→ **PROMPT**
The finished copy must match the records exactly, except that it contains no pictures.

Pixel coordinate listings
....

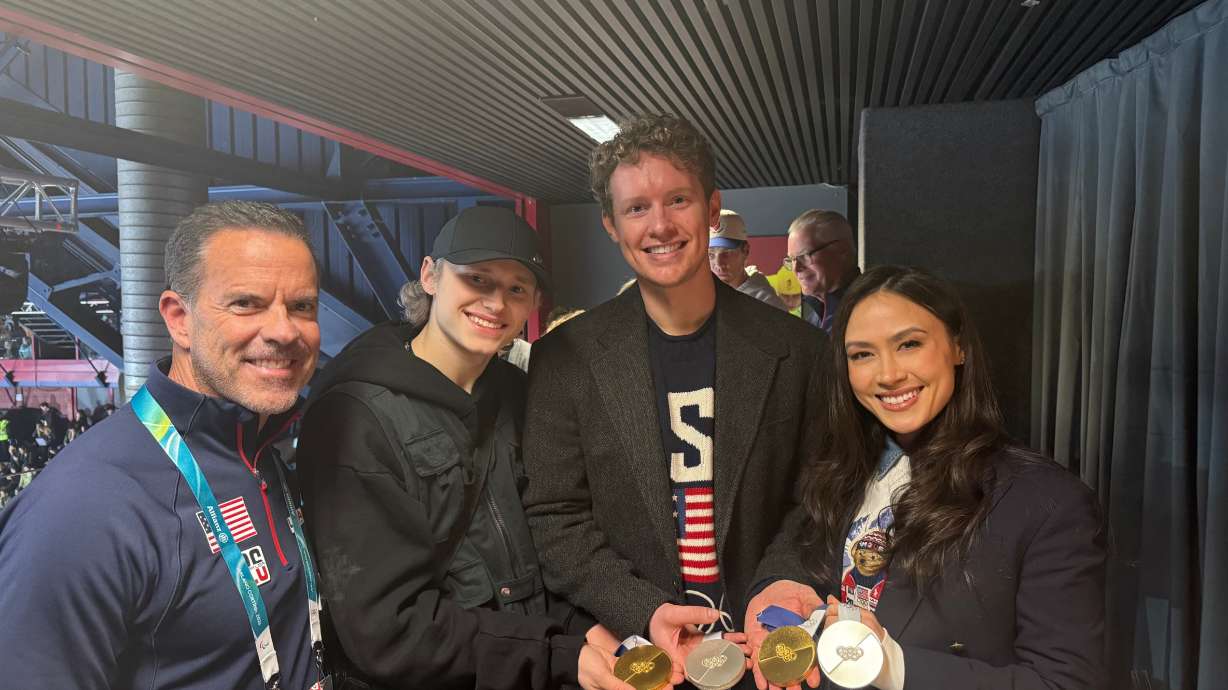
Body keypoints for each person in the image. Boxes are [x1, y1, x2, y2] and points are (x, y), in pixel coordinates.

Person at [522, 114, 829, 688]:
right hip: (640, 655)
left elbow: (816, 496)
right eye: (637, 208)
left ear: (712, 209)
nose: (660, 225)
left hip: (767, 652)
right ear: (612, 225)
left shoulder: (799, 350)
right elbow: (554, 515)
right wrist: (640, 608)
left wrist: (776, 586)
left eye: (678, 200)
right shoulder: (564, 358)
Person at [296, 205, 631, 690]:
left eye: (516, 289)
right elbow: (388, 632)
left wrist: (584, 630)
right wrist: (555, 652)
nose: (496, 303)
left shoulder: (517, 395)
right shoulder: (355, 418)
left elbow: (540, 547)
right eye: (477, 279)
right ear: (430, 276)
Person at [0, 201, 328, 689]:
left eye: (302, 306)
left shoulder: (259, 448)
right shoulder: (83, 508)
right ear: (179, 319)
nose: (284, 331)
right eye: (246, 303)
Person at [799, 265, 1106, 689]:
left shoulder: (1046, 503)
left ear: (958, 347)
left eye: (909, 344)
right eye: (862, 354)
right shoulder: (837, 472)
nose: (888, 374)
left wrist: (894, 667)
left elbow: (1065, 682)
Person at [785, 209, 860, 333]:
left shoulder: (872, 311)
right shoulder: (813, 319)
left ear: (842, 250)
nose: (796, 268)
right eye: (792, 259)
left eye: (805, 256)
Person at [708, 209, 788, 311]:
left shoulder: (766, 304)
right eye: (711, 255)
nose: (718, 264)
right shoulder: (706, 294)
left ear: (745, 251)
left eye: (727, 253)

....

→ **ANSWER BOX**
Body keypoints for each person in the image. Boxes are [x1, y1, x2, y2] and points are (x, y), in pixel coordinates.

Person at [522, 114, 829, 688]:
right hip: (640, 655)
left elbow: (816, 496)
right eye: (637, 208)
left ear: (712, 209)
nose: (660, 225)
left hip: (767, 652)
right ear: (612, 225)
left shoulder: (799, 350)
right elbow: (554, 515)
right wrist: (640, 608)
left wrist: (776, 586)
left eye: (678, 200)
right shoulder: (564, 358)
Person at [296, 205, 631, 690]:
left eye: (516, 289)
right elbow: (388, 632)
left wrist: (584, 630)
right wrist: (555, 652)
nose: (496, 303)
left shoulder: (517, 395)
right shoulder: (355, 418)
left elbow: (540, 547)
right eye: (477, 279)
right ear: (430, 276)
Person at [0, 201, 328, 689]:
left eye: (302, 306)
left shoulder: (259, 448)
right shoulder: (83, 508)
right ear: (179, 319)
nose: (284, 331)
right eye: (246, 303)
Person at [799, 265, 1106, 689]:
left shoulder: (1046, 503)
left ear: (958, 347)
left eye: (909, 344)
right eye: (862, 354)
right shoulder: (837, 472)
nose: (888, 374)
left wrist: (894, 667)
left elbow: (1065, 682)
Person at [785, 209, 860, 333]:
left shoulder: (872, 311)
right shoulder: (813, 319)
left ear: (842, 250)
nose: (796, 268)
right eye: (792, 259)
left eye: (805, 256)
Person at [708, 209, 788, 311]:
left shoulder: (766, 304)
right eye: (711, 255)
nose: (718, 264)
right shoulder: (706, 294)
left ear: (745, 251)
left eye: (727, 253)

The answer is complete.